To that end, wood products maker Boise Cascade agreed to mass timber for U of Idaho's project as an in-kind gift, said Mike Perry, special assistant to the university's president and the primary fundraiser for the arena. They will use woo provided by the university's own forest. Those materials account for about 10% of the project's anticipated $46 million price tag, a small slice of the overall cost but important in getting the industry on board, he added. The university also got a $250,000 grant from the U.S. Forest Service for design and engineering work on the project.
Other support comes through a $10 million naming gift from Idaho Central Credit Union. "They saw this as a brand opportunity," Perry said. A proposed increase in student facilities fees from $30 to $60 would generate another $18 million toward the arena — the environmental sustainability and regional flare, Staben said, has "made it an easier sell" to students — as well as two private gifts of $2.5 million each and other smaller donations.
Construction costs, logistical challenges and the desire for a fully wood structure drove the arena's price tag up from the initial $30 million projection — a figure Staben says, in hindsight, was "inaccurate" and "probably somewhat irresponsible."
Another, perhaps bigger hurdle U of Idaho and other institutions must clear when using mass timber is finding the right design and construction partners, and getting their own teams on board.

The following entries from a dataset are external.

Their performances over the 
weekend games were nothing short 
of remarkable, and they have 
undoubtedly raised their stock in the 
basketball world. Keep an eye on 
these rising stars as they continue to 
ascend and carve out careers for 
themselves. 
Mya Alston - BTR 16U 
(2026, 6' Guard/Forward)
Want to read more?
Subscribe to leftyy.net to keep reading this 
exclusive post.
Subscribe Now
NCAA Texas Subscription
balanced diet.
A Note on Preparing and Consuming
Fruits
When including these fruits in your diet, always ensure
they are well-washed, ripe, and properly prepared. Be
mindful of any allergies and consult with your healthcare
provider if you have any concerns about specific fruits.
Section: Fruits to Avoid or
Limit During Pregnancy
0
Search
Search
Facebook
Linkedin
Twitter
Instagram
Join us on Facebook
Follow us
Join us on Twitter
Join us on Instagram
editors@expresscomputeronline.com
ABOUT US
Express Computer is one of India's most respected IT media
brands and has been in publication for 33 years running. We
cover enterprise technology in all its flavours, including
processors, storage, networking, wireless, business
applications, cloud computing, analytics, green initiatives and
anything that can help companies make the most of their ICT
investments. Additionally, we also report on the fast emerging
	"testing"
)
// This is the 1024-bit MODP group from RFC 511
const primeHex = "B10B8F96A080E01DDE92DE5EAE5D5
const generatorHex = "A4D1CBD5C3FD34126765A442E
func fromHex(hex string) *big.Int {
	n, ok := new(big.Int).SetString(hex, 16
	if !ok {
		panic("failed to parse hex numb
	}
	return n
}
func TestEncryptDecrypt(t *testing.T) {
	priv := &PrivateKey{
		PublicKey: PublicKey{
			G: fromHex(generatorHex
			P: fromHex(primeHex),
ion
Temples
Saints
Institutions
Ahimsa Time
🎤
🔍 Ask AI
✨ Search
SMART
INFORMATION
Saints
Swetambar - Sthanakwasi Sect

With the former, U of Idaho has had assistance from the wood industry, which provided consulting help. The university also picked an architect it had worked with already. That helped build internal consensus, as the university explored the potential challenges of tackling a complex design with a novel material.
"It was a lot of different aspects," said Raymond Pankopf, director of architectural and engineering services at the university. "It's the (building) code, it's the (curved roof) spans, it's working with the industry partner in their production process. It's been a tremendous learning experience for everyone involved."
Staben cautions that higher ed leaders may need to "broaden their horizons" about wood's potential before taking on a project like this.
The U.S. Endowment's grant, along with a bevy of case studies and other resources that the wood products industry has developed, intend to help interested parties navigate around some of those hurdles.
But earlier efforts to drive the use of mass timber serve as cautionary tales. For all the support they may garner, these buildings are still vulnerable to the volatility of construction in the current economy. The two winners of a 2015 grant from the U.S. Department of Agriculture to subsidize mass timber construction in taller buildings have both been shelved, largely due to factors beyond the material used.
More support for mass timber is nestled within the recently passed Farm Bill, which includes funding for research on this kind of construction through the Timber Innovation Act.
Goergen is optimistic. "I hope some university creates the most ambitious project that we can possibly take a look at because that will be exciting," he said of the U.S. Endowment's grant. "If a building doesn't get built out of it, that's OK …. The most important thing is that we're learning, the campuses are learning and those future students are learning what's possible building with this material."